Additionally too much down time won’t immediately lead to disqualification, but rather just suspension. It then offers a long grace period of a week to correct any problems found. After that week it monitors your node for 30 days to see if the issues have been resolved. I would say this gives all nodes plenty of time to resolve issues and recover from this suspension without permanently losing the node.

That kind of makes this discussion moot.

Pentium100 · September 16, 2020, 9:53am

Yeah, the new rules look ok, as long as they do not make them too strict.

twl · September 16, 2020, 10:01am

I found this really relieving to find out after all those month of uncertainty about how they will implement the dreaded “5h downtime limit”

MattJE96011 · September 16, 2020, 1:54pm

Well that changes things then. Been quite busy lately so I hadn’t had a chance to read up on the most recent updates yet. I just saw this topic and blindly started responding. Thanks for the info!

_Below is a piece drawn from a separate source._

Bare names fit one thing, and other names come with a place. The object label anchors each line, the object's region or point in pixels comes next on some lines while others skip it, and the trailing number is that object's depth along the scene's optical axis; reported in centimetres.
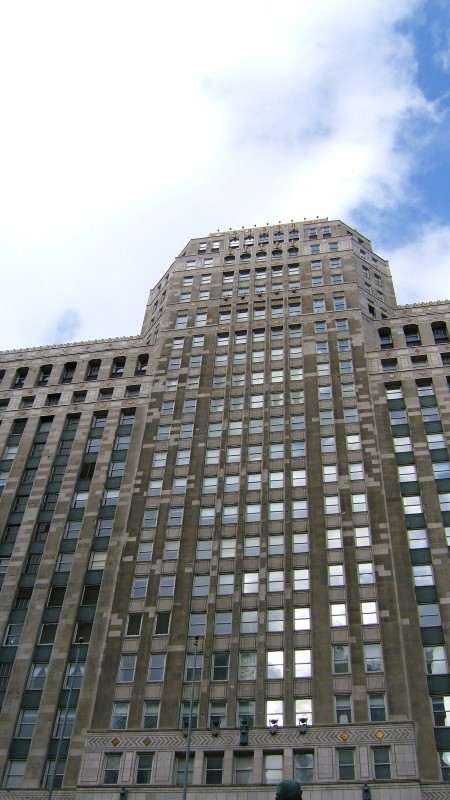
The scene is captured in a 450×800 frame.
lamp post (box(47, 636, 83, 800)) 5262
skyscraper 5378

BrightSilence · September 16, 2020, 2:26pm

Yeah, my surprise was mainly aimed at @Pentium100, who I assumed was aware of this new system. Though I could have been wrong about that.

Pentium100 · September 16, 2020, 3:13pm

I saw something about uptime in that changelog, then saw “this will be changed”, I did not, at the time, read it in detail and though I will share about my incident and that Storj should not expect datacenter-like reliability from a home system (even though my system is almost like a datacenter, the key word here is “almost”).

Because really, my thought at the time was “hey, if the uptime limit was enforced my node would be dead now”.